Originally published by the National Library of Medicine (NLM) in 2019, this study demonstrates that having and maintaining hip abduction strength helps maintain function and decrease symptoms.
Examine associations of hip abductor strength with (1) cartilage damage worsening in the tibiofemoral and patellofemoral compartments 2 years later, and (2) poor function and disability outcomes 5 years later.
Participants had knee osteoarthritis (K/L ≥ 2) in at least one knee. Hip abductor strength was measured using Biodex Dynamometry. Participants underwent 3.0T MRI of both knees at baseline and 2 years later. Baseline-to-2-year cartilage damage progression, defined as any worsening of WORMS cartilage damage score, was assessed at each tibiofemoral and patellofemoral surface.

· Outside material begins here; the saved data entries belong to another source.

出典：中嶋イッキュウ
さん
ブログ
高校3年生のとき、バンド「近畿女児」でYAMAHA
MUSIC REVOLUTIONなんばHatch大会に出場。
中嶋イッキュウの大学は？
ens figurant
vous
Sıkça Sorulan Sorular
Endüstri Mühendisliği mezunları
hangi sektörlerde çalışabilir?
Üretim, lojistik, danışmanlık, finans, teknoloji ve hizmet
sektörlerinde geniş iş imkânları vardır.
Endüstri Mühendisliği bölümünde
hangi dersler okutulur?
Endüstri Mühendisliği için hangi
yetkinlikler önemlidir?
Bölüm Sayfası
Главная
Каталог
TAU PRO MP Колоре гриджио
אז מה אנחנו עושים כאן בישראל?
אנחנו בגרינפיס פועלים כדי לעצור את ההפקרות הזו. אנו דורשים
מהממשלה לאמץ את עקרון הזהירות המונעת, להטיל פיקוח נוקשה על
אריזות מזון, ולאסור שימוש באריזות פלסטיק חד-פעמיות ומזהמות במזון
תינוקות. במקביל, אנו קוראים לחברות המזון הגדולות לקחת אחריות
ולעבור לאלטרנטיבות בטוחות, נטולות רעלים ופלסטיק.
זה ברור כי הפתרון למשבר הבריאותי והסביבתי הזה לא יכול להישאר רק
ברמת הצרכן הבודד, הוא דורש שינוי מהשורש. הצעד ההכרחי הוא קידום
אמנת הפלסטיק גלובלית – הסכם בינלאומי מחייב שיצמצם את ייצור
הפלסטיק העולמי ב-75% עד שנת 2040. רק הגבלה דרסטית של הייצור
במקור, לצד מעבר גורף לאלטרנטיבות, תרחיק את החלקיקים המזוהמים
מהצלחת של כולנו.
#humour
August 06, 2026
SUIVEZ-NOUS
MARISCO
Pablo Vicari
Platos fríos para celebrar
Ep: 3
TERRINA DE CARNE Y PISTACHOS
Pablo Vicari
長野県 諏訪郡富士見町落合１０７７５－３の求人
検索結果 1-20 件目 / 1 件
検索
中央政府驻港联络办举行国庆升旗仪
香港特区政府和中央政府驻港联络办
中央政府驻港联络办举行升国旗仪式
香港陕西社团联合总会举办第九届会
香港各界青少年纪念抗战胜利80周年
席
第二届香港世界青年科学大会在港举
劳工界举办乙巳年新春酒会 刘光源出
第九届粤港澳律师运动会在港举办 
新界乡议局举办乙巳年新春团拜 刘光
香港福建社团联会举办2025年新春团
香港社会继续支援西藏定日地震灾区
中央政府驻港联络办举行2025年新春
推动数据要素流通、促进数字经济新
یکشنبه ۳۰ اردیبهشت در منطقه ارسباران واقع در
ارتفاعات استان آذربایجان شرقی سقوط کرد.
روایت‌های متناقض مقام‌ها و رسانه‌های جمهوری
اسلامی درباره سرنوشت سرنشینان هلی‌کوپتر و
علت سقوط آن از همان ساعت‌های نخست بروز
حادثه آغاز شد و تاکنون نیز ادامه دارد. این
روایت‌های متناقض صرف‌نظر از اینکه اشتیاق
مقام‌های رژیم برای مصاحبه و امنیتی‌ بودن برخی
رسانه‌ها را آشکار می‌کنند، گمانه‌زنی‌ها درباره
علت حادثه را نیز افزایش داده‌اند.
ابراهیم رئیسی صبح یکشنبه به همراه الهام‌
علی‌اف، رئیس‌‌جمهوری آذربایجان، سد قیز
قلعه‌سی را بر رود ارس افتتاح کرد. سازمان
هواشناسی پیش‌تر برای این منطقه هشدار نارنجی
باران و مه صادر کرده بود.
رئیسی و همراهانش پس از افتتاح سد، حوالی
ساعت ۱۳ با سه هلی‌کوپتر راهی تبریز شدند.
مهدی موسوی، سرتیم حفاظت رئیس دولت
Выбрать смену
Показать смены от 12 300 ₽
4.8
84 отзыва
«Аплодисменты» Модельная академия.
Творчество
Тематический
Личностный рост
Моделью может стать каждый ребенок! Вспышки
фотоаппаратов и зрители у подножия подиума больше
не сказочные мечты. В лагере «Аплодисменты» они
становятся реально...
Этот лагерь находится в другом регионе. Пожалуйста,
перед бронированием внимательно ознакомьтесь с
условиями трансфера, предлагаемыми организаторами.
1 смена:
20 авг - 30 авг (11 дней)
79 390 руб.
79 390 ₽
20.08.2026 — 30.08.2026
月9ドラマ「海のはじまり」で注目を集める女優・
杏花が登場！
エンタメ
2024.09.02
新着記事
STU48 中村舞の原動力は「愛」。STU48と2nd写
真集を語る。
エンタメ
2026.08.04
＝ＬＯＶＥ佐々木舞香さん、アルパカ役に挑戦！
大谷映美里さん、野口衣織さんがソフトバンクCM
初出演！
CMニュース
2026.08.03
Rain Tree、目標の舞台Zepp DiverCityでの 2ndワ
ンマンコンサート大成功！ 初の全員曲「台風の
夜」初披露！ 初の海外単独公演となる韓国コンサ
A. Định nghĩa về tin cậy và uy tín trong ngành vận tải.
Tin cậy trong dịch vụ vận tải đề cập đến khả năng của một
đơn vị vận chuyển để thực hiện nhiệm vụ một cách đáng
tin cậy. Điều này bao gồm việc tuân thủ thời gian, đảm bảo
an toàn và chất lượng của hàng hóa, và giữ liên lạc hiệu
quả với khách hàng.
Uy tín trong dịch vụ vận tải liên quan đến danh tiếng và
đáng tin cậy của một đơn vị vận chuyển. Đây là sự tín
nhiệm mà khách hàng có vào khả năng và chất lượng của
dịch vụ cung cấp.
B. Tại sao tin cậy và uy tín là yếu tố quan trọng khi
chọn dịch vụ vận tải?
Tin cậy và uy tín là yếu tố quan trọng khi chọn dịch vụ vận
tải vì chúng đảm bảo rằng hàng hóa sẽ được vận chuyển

LLFDI (Late-Life Function and Disability Instrument) and Chair-Stand-Rate were recorded at baseline and 5-year follow-up; outcomes analyzed using quintiles. Poor outcomes were defined as remaining in the same low-function quintiles or being in a worse quintile at 5-year follow-up. We analyzed associations of baseline hip abductor strength with cartilage damage worsening and function and disability outcomes using multivariable log-binomial models.
275 knees from 164 persons [age = 63.7 (SD = 9.8) years, 79.3% women] comprised the structural outcome sample, and 187 persons [age = 64.2 (9.7), 78.6% women] the function and disability outcomes sample. Greater baseline hip abductor strength was associated with reduced risks of baseline-to-2-year medial patellofemoral and lateral tibiofemoral cartilage damage worsening [adjusted relative risks (RRs) range: 0.80-0.83) and with reduced risks of baseline-to-5-year poor outcomes for Chair-Stand-Rate and LLFDI Basic Lower-Extremity Function and Disability Limitation (adjusted RRs range: 0.91-0.94).
Findings support a beneficial role of hip abductor strength for disease modification and for function and disability outcomes, and as a potential therapeutic target in managing knee osteoarthritis.